Páscoa e fé.

            Como fui educada por pais humanistas, comunistas, mas, ateus, não entendo algumas pessoas que se dizem religiosas. Entendo apenas religiosos como Dom Pedro Casaldáliga, Frei Betto, Chico Xavier e outros, que possuem uma religião de prática cotidiana, humanista, com preocupação social.

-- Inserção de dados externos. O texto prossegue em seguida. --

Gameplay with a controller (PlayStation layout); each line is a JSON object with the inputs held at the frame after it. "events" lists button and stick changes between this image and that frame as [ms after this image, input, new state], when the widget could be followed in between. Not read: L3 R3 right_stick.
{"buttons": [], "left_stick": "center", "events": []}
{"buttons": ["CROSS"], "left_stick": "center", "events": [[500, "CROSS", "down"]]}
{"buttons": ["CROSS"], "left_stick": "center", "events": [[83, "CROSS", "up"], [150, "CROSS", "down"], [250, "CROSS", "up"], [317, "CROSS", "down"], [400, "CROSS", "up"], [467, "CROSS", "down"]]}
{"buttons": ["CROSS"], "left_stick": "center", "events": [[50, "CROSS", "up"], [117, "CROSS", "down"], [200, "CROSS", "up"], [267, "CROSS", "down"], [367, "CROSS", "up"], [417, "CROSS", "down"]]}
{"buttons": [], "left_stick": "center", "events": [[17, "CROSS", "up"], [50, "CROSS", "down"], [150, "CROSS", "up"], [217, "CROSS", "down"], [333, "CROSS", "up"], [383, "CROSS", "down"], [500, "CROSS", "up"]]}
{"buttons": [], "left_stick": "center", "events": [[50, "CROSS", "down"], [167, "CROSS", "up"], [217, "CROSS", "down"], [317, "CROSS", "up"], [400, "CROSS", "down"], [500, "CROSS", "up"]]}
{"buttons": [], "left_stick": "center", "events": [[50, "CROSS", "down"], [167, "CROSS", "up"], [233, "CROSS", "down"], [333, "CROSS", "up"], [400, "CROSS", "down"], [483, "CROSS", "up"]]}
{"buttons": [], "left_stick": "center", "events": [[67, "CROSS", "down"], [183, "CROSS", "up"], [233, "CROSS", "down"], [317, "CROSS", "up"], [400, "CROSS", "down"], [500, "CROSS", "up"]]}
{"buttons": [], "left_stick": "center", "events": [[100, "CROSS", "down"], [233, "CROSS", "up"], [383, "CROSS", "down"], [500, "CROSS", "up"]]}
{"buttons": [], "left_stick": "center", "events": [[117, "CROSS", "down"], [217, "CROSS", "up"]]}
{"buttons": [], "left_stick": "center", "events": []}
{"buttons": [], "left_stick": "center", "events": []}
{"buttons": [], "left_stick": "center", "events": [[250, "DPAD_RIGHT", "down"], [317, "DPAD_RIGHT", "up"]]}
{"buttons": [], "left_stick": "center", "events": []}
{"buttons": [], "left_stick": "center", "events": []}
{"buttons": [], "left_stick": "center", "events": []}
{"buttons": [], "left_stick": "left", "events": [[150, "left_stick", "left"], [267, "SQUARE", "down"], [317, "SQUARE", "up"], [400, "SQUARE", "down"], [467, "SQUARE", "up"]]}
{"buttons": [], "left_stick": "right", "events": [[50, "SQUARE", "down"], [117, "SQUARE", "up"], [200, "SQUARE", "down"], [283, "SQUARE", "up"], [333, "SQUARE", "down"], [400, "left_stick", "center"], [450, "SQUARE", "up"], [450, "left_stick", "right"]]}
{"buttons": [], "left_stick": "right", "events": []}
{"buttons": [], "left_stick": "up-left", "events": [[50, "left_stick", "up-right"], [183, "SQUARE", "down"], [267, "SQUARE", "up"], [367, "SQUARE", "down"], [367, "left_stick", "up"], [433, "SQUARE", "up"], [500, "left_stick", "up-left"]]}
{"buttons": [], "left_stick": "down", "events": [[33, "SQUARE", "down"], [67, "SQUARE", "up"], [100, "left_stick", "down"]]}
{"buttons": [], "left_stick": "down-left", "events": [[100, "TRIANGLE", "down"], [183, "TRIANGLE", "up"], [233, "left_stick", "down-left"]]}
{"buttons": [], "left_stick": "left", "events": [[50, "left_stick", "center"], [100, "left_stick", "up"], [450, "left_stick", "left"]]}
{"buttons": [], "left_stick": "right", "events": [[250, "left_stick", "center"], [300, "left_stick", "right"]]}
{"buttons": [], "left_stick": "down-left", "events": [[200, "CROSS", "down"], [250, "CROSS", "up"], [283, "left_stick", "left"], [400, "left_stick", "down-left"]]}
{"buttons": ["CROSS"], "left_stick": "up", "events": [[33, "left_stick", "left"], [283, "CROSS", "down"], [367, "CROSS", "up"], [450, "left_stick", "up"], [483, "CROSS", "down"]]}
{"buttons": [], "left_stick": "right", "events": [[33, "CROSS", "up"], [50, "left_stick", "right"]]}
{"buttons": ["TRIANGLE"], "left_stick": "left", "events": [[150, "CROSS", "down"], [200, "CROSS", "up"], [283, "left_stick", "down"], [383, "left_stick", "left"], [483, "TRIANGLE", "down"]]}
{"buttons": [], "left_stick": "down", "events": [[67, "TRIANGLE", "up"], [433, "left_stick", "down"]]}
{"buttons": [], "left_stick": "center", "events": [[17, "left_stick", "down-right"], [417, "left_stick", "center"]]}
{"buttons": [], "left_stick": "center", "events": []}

             Também fui educada para respeitar a diversidade, a fé alheia, as diversas fés. Por isso, quando revelei ser uma pessoa de fé, meus pais  também respeitaram. Mas isso porque minha fé não estava desvinculada de uma preocupação social, coletiva, humanista. Não me alienava da vida, e, suas relações.

               Fico preocupada com os extremos: a falta total de fé – e  – a falta de respeito com quem tem fé, a fé cega em sua própria religião – mas –  que faz desrespeitar quem não tem e quem tem outra fé. Nada e nenhum  destes extremos nos trazem para um equilíbrio saudável de convivência. Porque nada que signifique imposição e desrespeito ao outro é saudável, muito menos, democrático.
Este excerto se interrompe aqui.